The family of the late Lake Jacobson is suing two Pittsfield Township police officers and Sakstrup Towing, Inc., for helping a drunk driver get back on the road only minutes before he caused fatal, head-on crash that killed the 55-year-old wife and mother of two.
On Dec. 30, 2017, Desten Houge, an employee at Faurecia in Saline, was eastbound on Michigan Avenue around 4:15 p.m. when his 2000 Chrysler Concorde went off the road east of Warner Road.
Pittsfield Police Sgt. Matthew Hornbeck and Officer Samuel Bradley both interacted with Houge and allowed him to leave the scene. Sakstrup Towing pulled Houge’s car out of the snow. Pittsfield police cruiser dashcam video obtained by Mlive shows Houge stumbling in the snow and being helped him to his feet by Pittsfield Police.
Houge, a 32-year-old father of two from Ypsilanti, proceeded down the Michigan, lost control of his vehicle and collided with Jacobson’s vehicle. He was pronounced dead at the scene. She died Jan. 3 in the hospital.
Witnesses told police they saw car parts falling off the vehicle as he went around the curve shortly before crashing.
According to the Pittsfield Township Police Department’s crash investigation report, Houge had a blood-alcohol content of .242 – more than three times the legal limit in Michigan. Traces of marijuana were also found in his blood.
The lawsuit alleges the officers were “grossly negligent” to allow Houge to operate an unsafe vehicle and liable for damages under Michigan’s Wrongful Death Act. The lawsuit also claims the towing company was negligent for allowing an unsafe vehicle to return to the road.

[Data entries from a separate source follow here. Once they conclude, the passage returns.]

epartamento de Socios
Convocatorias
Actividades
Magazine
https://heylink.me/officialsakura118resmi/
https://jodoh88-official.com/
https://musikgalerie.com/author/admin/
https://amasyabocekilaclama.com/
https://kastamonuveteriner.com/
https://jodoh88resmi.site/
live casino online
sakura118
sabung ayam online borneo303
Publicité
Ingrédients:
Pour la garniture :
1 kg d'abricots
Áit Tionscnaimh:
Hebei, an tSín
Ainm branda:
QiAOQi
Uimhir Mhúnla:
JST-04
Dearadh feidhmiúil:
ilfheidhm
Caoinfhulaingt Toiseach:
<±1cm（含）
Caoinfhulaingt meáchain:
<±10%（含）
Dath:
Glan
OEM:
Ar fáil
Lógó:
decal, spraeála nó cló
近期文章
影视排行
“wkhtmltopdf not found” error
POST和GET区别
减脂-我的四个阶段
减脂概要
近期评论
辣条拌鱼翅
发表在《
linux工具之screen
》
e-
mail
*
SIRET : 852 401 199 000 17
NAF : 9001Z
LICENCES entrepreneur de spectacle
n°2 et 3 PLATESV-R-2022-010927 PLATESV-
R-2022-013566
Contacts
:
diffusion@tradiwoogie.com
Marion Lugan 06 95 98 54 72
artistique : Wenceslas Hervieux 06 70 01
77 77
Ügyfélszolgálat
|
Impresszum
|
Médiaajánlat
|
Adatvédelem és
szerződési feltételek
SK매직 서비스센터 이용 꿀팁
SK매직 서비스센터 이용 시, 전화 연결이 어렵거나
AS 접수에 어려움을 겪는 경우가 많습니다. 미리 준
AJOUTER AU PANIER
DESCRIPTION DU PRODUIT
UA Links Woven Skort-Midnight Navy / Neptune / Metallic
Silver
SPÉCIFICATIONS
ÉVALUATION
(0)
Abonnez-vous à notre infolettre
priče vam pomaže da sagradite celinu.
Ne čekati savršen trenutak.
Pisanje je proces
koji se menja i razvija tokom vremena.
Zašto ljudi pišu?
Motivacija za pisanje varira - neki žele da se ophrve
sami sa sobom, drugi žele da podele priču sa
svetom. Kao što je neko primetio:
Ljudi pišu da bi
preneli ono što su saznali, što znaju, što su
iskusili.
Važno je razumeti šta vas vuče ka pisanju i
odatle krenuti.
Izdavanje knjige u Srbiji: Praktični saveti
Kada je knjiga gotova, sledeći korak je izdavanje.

“We want accountability,” said Lake’s husband, Mark Jacobson, in a press release issued by his attorney’s Tuesday. “We are not vindictive people, but things should have been handled differently. It was an entirely preventable accident.”
Jacobson was well known in Saline for her volunteer work with the Saline Fiddlers Philharmonic and, before that, Fiddlers ReStrung. She also founded the Great Lakes Rabbit Sanctuary and helped with Washtenaw Elves, a local charity that helped provide Christmas gifts for families in need.

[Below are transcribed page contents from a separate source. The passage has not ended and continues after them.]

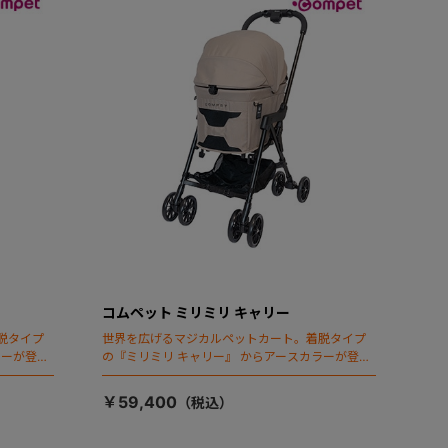
コムペット ミリミリ キャリー
脱タイプ
世界を広げるマジカルペットカート。着脱タイプ
ラーが登
の『ミリミリ キャリー』 からアースカラーが登
場！
￥59,400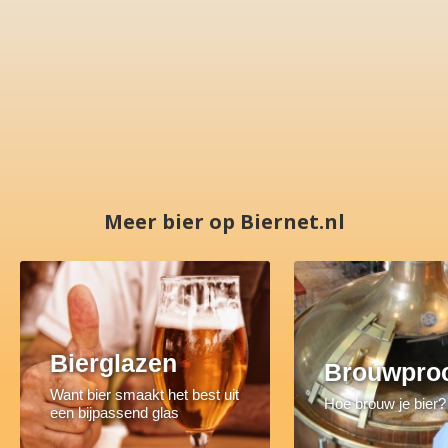
Meer bier op Biernet.nl
Bierglazen
Brouwpro
Want bier smaakt het best uit
Hoe brouw je bier?
een bijpassend glas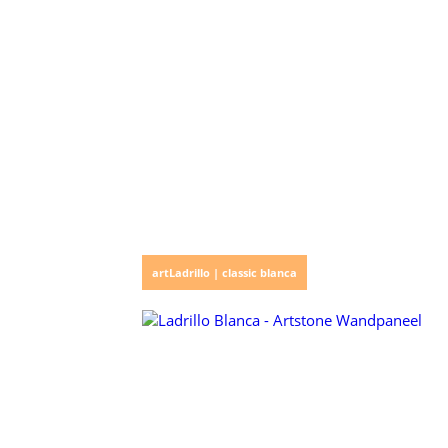
artLadrillo | classic blanca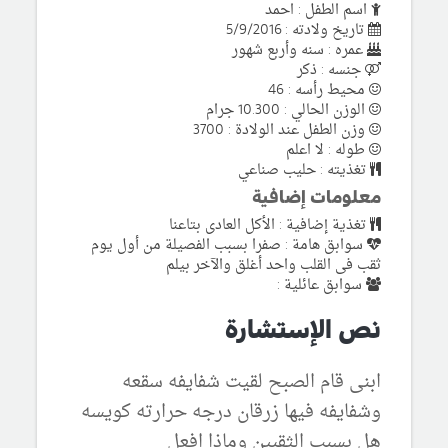
اسم الطفل : احمد
تاريخ ولادته : 5/9/2016
عمره : سنه وأربع شهور
جنسه : ذكر
محيط رأسه : 46
الوزن الحالي : 10.300 جرام
وزن الطفل عند الولادة : 3700
طوله : لا اعلم
تغذيته : حليب صناعي
معلومات إضافية
تغذية إضافية : الأكل العادى بتاعنا
سوابق هامة : صفرا بسبب الفصيلة من أول يوم
ثقب فى القلب واحد أغلق والآخر بيلم
سوابق عائلية :
نص الإستشارة
ابنى قام الصبح لقيت شفايفه سقعه
وشفايفه فيها زرقان درجه حرارته كويسه
هل بسبب الثقبين وماذا افعل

“She spent much of her life trying to make things better for others. And that’s what we want to do. We want to make things better in the future,” Mark Jacobson said in the press release.
According to the complaint filed Oct. 25 in Washtenaw Circuit Court, the estate of Lake Jacobsen is seeking $30 million. The case is before Judge Timothy Connors. The Jacobsons have retained attorneys Chad Engelhardt, Jennifer Engelhardt and Stephen Goethel.